Others who do not squarely target women in their communication do not want to alienate them altogether. Salil Kapoor, COO, Dish TV says, “It will be difficult to determine whether women or kids are making the key decisions in choosing DTH connections. But we focus more on approaching families.” He adds that while the general entertainment channels have a huge female viewership, sports channels are more male-focused. “While women make key decisions, when it comes to our positioning, we focus more on wooing families as our product is something that everyone can enjoy together.”

Another senior marketer estimates that in 70 per cent of product categories the decision-maker is a woman, even if she is a housewife. “The chief wage-earner might be paying the bill, but it is the woman who makes the choice,” he says. Harris adds saying that women as target audiences are making higher discretionary spends and are making more and more decisions, and it is important to keep them in mind.

Consumer insights major Nielsen India believes the balance is tilting further in the favour of women. The research agency says that even in categories such as financial services or automobiles, considered as a traditional male bastion, women are making inroads and calling the shots in the purchase decisions (see story below). The chief executive who prefers to remain unidentified says, “Women are taking the majority of purchase decisions. And as the popular adage goes, men do not understand women.
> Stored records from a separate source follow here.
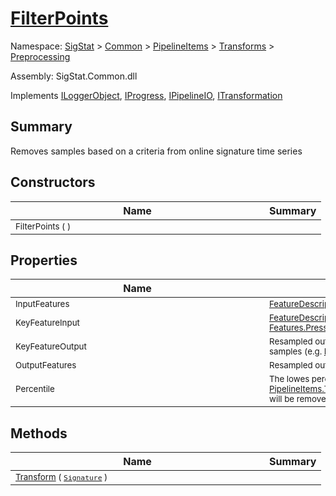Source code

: # [FilterPoints](./FilterPoints.md)

Namespace: [SigStat]() > [Common](./../../../README.md) > [PipelineItems]() > [Transforms]() > [Preprocessing](./README.md)

Assembly: SigStat.Common.dll

Implements [ILoggerObject](./../../../ILoggerObject.md), [IProgress](./../../../Helpers/IProgress.md), [IPipelineIO](./../../../Pipeline/IPipelineIO.md), [ITransformation](./../../../ITransformation.md)

## Summary
Removes samples based on a criteria from online signature time series

## Constructors

| Name | Summary | 
| --- | --- | 
| <div style ="width:390px"><sub>FilterPoints (  )</sub></div>| <sub></sub></div>| <br>


## Properties

| Name | Summary | 
| --- | --- | 
| <div style ="width:390px"><sub>InputFeatures</sub></div>| <sub>[FeatureDescriptor](https://github.com/hargitomi97/sigstat/blob/master/docs/md/SigStat/Common/FeatureDescriptor.md) list of all features to resample</sub></div>| <br>
| <div style ="width:390px"><sub>KeyFeatureInput</sub></div>| <sub>[FeatureDescriptor](https://github.com/hargitomi97/sigstat/blob/master/docs/md/SigStat/Common/FeatureDescriptor.md) that controls the removal of samples (e.g. [Features.Pressure](https://github.com/hargitomi97/sigstat/blob/master/docs/md/SigStat/Common/Features.md))</sub></div>| <br>
| <div style ="width:390px"><sub>KeyFeatureOutput</sub></div>| <sub>Resampled output for [FeatureDescriptor](https://github.com/hargitomi97/sigstat/blob/master/docs/md/SigStat/Common/FeatureDescriptor.md) that controls the removal of samples (e.g. [Features.Pressure](https://github.com/hargitomi97/sigstat/blob/master/docs/md/SigStat/Common/Features.md))</sub></div>| <br>
| <div style ="width:390px"><sub>OutputFeatures</sub></div>| <sub>Resampled output for all input features</sub></div>| <br>
| <div style ="width:390px"><sub>Percentile</sub></div>| <sub>The lowes percentile of the [PipelineItems.Transforms.Preprocessing.FilterPoints.KeyFeatureInput](https://github.com/hargitomi97/sigstat/blob/master/docs/md/SigStat/Common/PipelineItems/Transforms/Preprocessing/FilterPoints.md) will be removed during filtering</sub></div>| <br>


## Methods

| Name | Summary | 
| --- | --- | 
| <div style ="width:390px"><sub>[Transform](./Methods/FilterPoints-100663753.md) ( [`Signature`](./../../../Signature.md) )</sub></div>| <sub></sub></div>| <br>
Then who can understand them better? Hence, women marketers are better equipped to understand women consumers,” he says.

Second, women have a higher emotional quotient than men. They have a better response to emotions and feelings and are a lot more expressive than men. In the marketing function, advertising, packaging, design and so on require a better grasp over emotions, swinging the vote in favour of the fairer sex.
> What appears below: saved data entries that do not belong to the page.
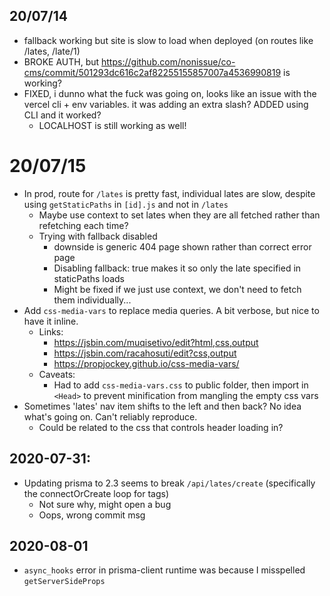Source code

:## 20/07/14

- fallback working but site is slow to load when deployed (on routes like /lates, /late/1)
- BROKE AUTH, but https://github.com/nonissue/co-cms/commit/501293dc616c2af82255155857007a4536990819 is working?
- FIXED, i dunno what the fuck was going on, looks like an issue with the vercel cli + env variables. it was adding an extra slash? ADDED using CLI and it worked?
  - LOCALHOST is still working as well!

# 20/07/15

- In prod, route for `/lates` is pretty fast, individual lates are slow, despite using `getStaticPaths` in `[id].js` and not in `/lates`
  - Maybe use context to set lates when they are all fetched rather than refetching each time?
  - Trying with fallback disabled
    - downside is generic 404 page shown rather than correct error page
    - Disabling fallback: true makes it so only the late specified in staticPaths loads
    - Might be fixed if we just use context, we don't need to fetch them individually...
- Add `css-media-vars` to replace media queries. A bit verbose, but nice to have it inline.
  - Links:
    - https://jsbin.com/muqisetivo/edit?html,css,output
    - https://jsbin.com/racahosuti/edit?css,output
    - https://propjockey.github.io/css-media-vars/
  - Caveats:
    - Had to add `css-media-vars.css` to public folder, then import in `<Head>` to prevent minification from mangling the empty css vars
- Sometimes 'lates' nav item shifts to the left and then back? No idea what's going on. Can't reliably reproduce.
  - Could be related to the css that controls header loading in?

## 2020-07-31:

- Updating prisma to 2.3 seems to break `/api/lates/create` (specifically the connectOrCreate loop for tags)
  - Not sure why, might open a bug
  - Oops, wrong commit msg

## 2020-08-01

- `async_hooks` error in prisma-client runtime was because I misspelled `getServerSideProps`
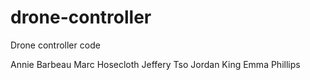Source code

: # drone-controller

Drone controller code

Annie Barbeau
Marc Hosecloth
Jeffery Tso
Jordan King
Emma Phillips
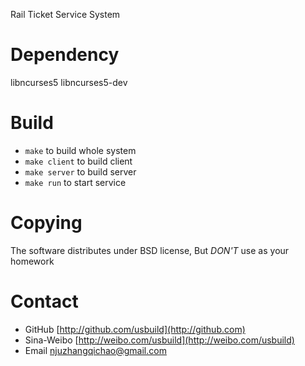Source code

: Rail Ticket Service System

Dependency
==============================================
libncurses5
libncurses5-dev

Build
==============================================
* `make` to build whole system
* `make client` to build client
* `make server` to build server
* `make run` to start service

Copying
==============================================
The software distributes under BSD license, But *DON'T* use as your homework

Contact
==============================================
* GitHub [http://github.com/usbuild](http://github.com)
* Sina-Weibo [http://weibo.com/usbuild](http://weibo.com/usbuild)
* Email [njuzhangqichao@gmail.com](mailto:njuzhangqichao@gmail.com)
Third, women multitask a lot more in their lives. At home they can manage the household chores and still attend to kids and also catch up on television. They certainly carry that multitasking ability into the workplace. The marketing function also requires a multi-tasker, like a juggler, who can control multiple things like price, promotion, supply chain, digital, PR and fire-fight at the same time. The multitasking expected from marketers makes women better suited for the role.
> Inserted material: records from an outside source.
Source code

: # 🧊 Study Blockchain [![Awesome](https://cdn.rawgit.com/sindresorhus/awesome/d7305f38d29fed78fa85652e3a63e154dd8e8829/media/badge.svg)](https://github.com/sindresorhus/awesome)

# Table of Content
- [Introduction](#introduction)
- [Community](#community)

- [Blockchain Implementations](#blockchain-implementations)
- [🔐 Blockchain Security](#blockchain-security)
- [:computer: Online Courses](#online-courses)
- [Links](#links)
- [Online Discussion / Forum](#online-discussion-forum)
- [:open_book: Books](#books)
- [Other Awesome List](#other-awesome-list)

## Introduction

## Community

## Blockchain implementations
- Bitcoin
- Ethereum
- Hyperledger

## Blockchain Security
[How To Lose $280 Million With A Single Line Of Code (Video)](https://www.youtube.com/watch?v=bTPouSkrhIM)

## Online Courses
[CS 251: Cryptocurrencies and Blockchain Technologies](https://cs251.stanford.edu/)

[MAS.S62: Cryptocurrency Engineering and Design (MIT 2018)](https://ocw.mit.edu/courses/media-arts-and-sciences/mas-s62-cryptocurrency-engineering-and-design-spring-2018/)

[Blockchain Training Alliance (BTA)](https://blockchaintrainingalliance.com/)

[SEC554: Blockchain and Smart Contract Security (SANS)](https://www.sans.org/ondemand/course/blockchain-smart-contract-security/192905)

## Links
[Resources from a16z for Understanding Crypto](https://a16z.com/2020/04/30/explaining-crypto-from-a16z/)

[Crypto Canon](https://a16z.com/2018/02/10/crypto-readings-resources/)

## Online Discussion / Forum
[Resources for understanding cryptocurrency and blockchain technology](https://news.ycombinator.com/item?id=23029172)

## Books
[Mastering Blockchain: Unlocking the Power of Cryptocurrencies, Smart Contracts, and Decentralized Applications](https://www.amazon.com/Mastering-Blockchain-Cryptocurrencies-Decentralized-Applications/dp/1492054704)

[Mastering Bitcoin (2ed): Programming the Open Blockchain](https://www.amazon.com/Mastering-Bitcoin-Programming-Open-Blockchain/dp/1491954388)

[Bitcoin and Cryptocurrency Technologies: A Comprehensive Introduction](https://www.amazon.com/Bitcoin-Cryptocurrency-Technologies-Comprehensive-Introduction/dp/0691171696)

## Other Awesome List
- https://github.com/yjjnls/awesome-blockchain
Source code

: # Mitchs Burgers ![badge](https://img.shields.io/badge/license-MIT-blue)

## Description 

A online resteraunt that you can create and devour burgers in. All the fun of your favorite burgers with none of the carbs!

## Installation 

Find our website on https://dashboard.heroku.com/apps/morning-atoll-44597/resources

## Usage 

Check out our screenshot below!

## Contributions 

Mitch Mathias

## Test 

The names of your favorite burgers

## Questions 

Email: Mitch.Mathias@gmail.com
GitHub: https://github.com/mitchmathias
Finally, it boils down to the left brain versus the right brain. While most left-brain marketers, the typical engineering-MBA combination, have a terrific command over data analytics and research part of the marketing function, most women use the right brain to great advantage. “They take leaps based on intuition and move in far more confidently,” says a CEO of a large consumer goods company. “Hence the team effort of both left-brain men and right-brain women will be a powerful combination for companies,” he adds.

“I wouldn’t want to make a gender difference when it comes to delivering on goals,” says Harris. She finds support in Anisha Motwani. Director and Chief Marketing Officer, Head - Marketing, Direct Sales & E-Commerce, Max Life Insurance, who says, “Gender has no role to play in the making of a good marketer.” Clearly, the debate is not over. Watch this space.